Exactly the lines below from the one with "donanımlı mobil oto" up to and including the one with "Daha fazla oku" make up the answer, with nothing else added.

[Dataset entries]
--

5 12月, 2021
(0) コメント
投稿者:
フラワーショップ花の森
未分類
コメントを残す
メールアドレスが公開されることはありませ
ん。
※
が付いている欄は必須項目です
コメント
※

--

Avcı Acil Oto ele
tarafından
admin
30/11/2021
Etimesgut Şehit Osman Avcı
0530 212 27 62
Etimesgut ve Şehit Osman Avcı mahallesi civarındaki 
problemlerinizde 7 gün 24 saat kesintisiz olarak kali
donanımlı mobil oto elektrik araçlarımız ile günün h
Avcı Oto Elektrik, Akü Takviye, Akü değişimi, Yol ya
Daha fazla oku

--

## OUTPUT FOR THIS EXERCISE
donanımlı mobil oto elektrik araçlarımız ile günün h
Avcı Oto Elektrik, Akü Takviye, Akü değişimi, Yol ya
Daha fazla oku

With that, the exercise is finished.